Berlin Gallery Weekend 5/6: Guan Xiao

Juxtaposing relics both ancient and modern, Beijing-based artist Guan Xiao creates mutant forms and dissonant temporalities in sculpture and video that shed light on our present moment. For her latest solo—her second at Kraupa-Tuskany Ziedler—she looks ahead and explores a future that will never come to pass.

Interview by Franklin Melendez | Photography by Franziska Sinn

Over the past few years, you have been examining ways of seeing in contemporary visual regimes. This latest show seems to mark a shift in perspective: from “ways of seeing” to “ways of physically inhabiting.” This is a subtle shift, but one that strikes me as significant—is it for you?

I’m concerned with people’s mutated situations and shifting habits in the complex environment we currently live in. That includes technology, but also numerous other factors. Like you said, these perspectives (or if you want nuances) are not necessarily competing against each other. And ultimately I believe I’m still working on “ways of seeing,” but under a wider purview. While I was preparing this exhibition, I was also invited by MuHKA in Antwerp to make a video especially for them under the theme: “A Temporary Futures Institute.” I was just thinking about similar issues right around that time—particularly, the huge success of sci-fi movies in recent years.

Is that genre an important source of inspiration for you?

Sci-fi movies have become super hot over the last few years and I love sci-fi movies, but at some point I also started to wonder why all the cool, eye-catching special effects in these movies barely touched me. And I figured it out: the economic system always wants to sell the future to us—it has to—but the truth is the future doesn’t exist. Or better put, the future that we want will never come, it’s an illusion. And the more we over-imagine it, the faster our hopes and expectations about it will fall apart. In considering all this, I also started to realize where my sculptures came from. Sculpture is always about physicality; no matter what kind of fancy theories we apply to it, it’s always an object existing in a certain environment. And my sculptures share a spiritual belonging with my city, Beijing.

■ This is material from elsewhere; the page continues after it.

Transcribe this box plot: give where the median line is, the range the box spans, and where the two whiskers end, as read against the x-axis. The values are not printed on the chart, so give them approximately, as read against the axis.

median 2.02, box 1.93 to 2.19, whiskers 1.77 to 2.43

The underlying politics of speculative futures certainly resonate with the title of the show: “Living Sci-Fi.” It’s all about timelines projected from the present and their use-value. For me, it also couldn’t help but evoke the urbanization that is currently reshaping Asia and mainland China, where the “future city” seems to have materialized in places like Shanghai, Shenzhen and Guangzhou. I know this is a somewhat problematic confluence, but I wonder if these urban spaces are at all materially resonant?

Not really. When I’m in these cities, I am experiencing them and in a way it has nothing to do with art. And when I’m working, it’s like I’m totally removed from the city—it’s another whole system with its own logic.

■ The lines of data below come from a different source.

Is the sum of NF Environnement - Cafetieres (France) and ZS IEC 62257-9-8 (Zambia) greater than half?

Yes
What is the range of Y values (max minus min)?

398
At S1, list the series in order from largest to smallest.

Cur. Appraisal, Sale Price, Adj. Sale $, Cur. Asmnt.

Do you think we can imagine an endgame to this process?

I don’t think we can imagine it—perhaps only experience it. And I believe this is the only thing we can do and the best. Any construct or illusion cannot last any longer. Actually, this process of “imagining” is exactly what’s killing the real imagination.
Exactly, because “imagining” and “imaging” are things that have become increasingly confused, particularly in our visual economies, including urbanscapes, cinema and the Internet. Do you think these sectors feed one into the other?

I think the redrawing of urban space and the Internet are two very different situations. I can see why you bring them together, as they both have deeply transformed our life and urban ecology, but I believe they are built on different foundations—where the mutation of our urban space is more based on economic interests, the Internet on human needs.

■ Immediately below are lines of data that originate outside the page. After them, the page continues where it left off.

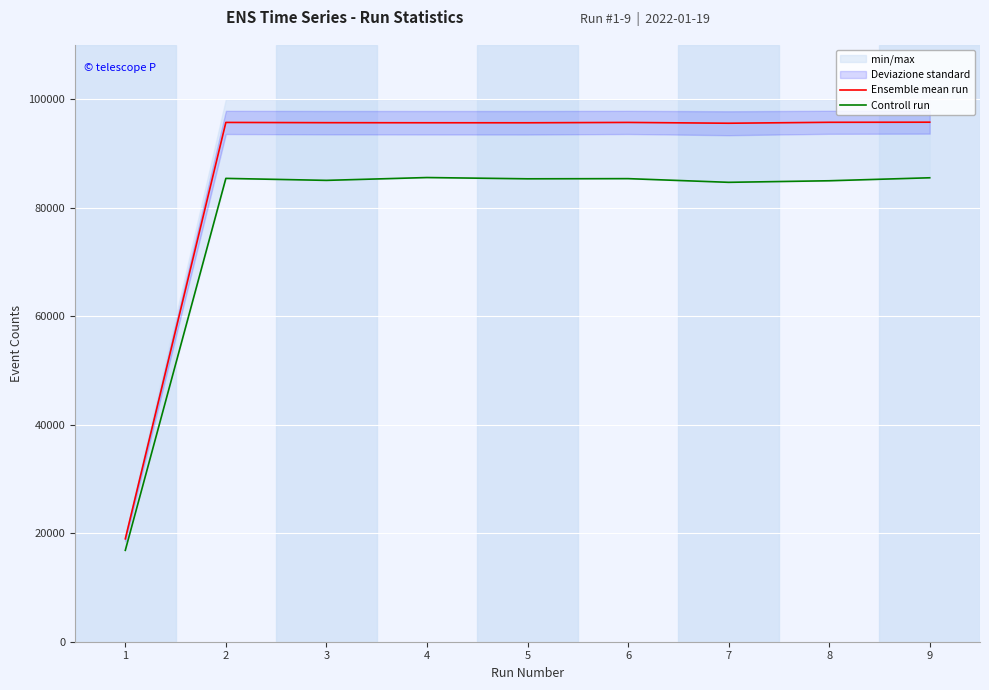

True or false: Controll run and Ensemble mean run cross at least once.

False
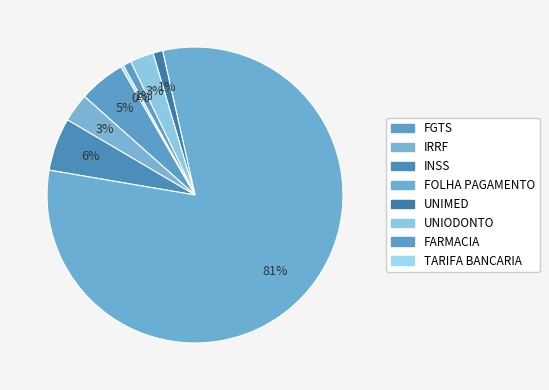

Rank the categories by value from lowest to highest.

TARIFA BANCARIA, FARMACIA, UNIMED, UNIODONTO, IRRF, FGTS, INSS, FOLHA PAGAMENTO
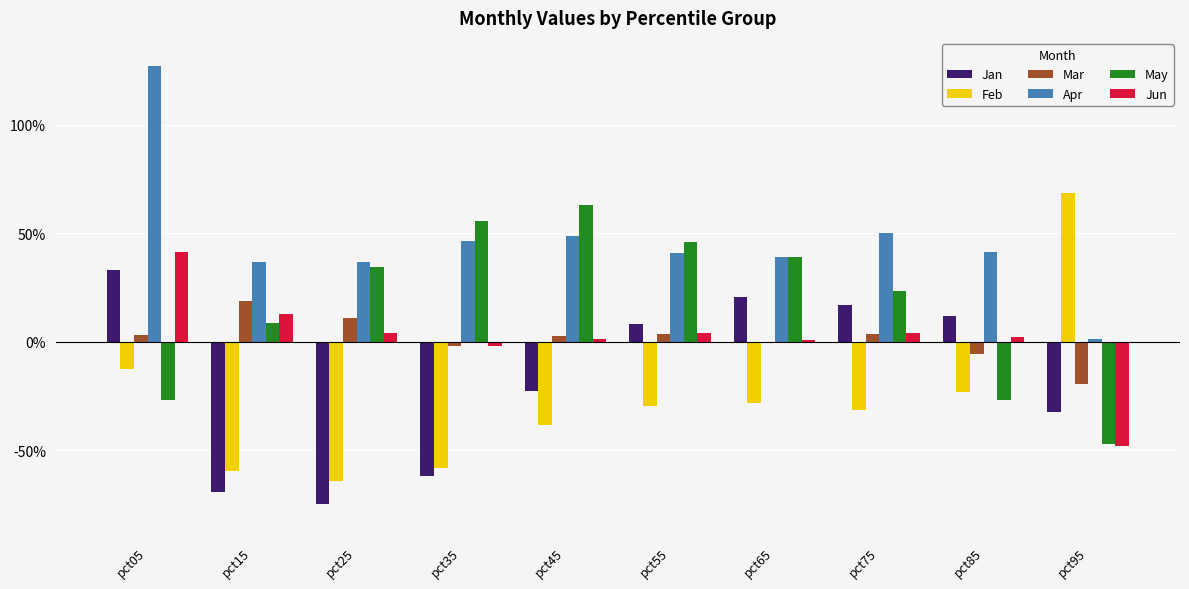

What is the smallest value displayed?

-0.7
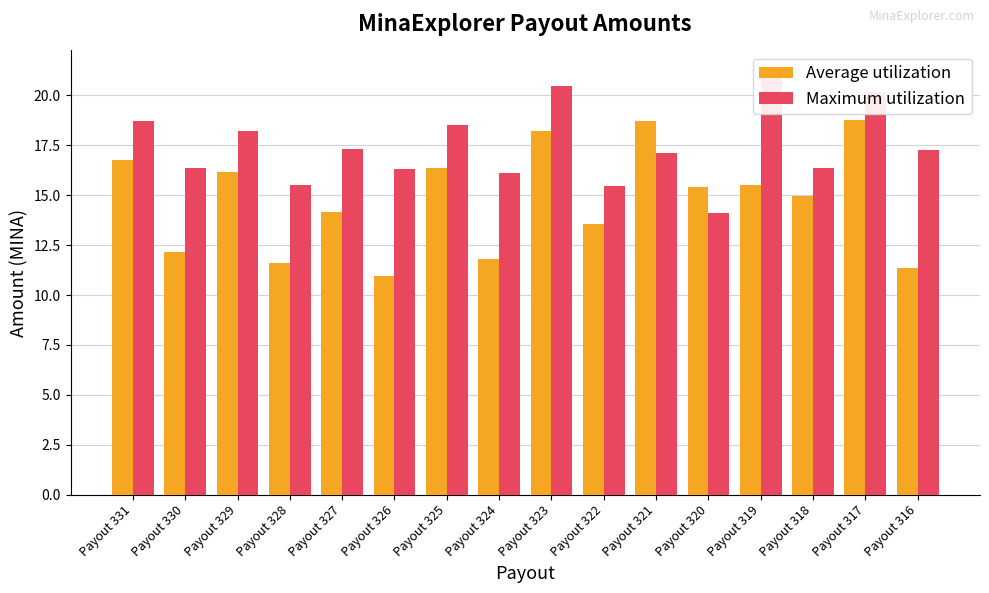

At Payout 320, list the series in order from smallest to largest.

Maximum utilization, Average utilization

The new three-channel piece in the show, Degue, Degue, Degue, engages this broad range of shifts by reflecting our own fragmented temporality. In doing so, it also indirectly illustrates why we have this need to imagine a cohesive narrative ahead of us. Is that the case?

First, I want to say: Don’t think (or imagine) too much. That’s one of the major problems of the modern times and of human life in general. If an orientation could be predicted, then it wouldn’t be real—that’s only people’s desire or political agenda. A real orientation can only be found in true experience. I don’t think art should be directly responsible for searching or proposing any directions. But I do believe it can help us find our true experience as humans.

If experience is the determining factor, will anything else be left behind after us, or maybe it does not matter?

I believe there’s no future, or the future and the past are all the same. What happened in the past is exactly what’s going to happen again in the future. Past and future are just words to describe what we have had, and what we strive to have. So I don’t really care what will be left after us. I’m rather trying to notice every moment of my present life.

For her second solo exhibition at Kraupa-Tuskany Zeidler, Beijing-based artist Guan Xiao (b. 1983) looks at rapidly changing urban environments as they are transformed through the speed and influx of economic development and technology. On view through 1 July.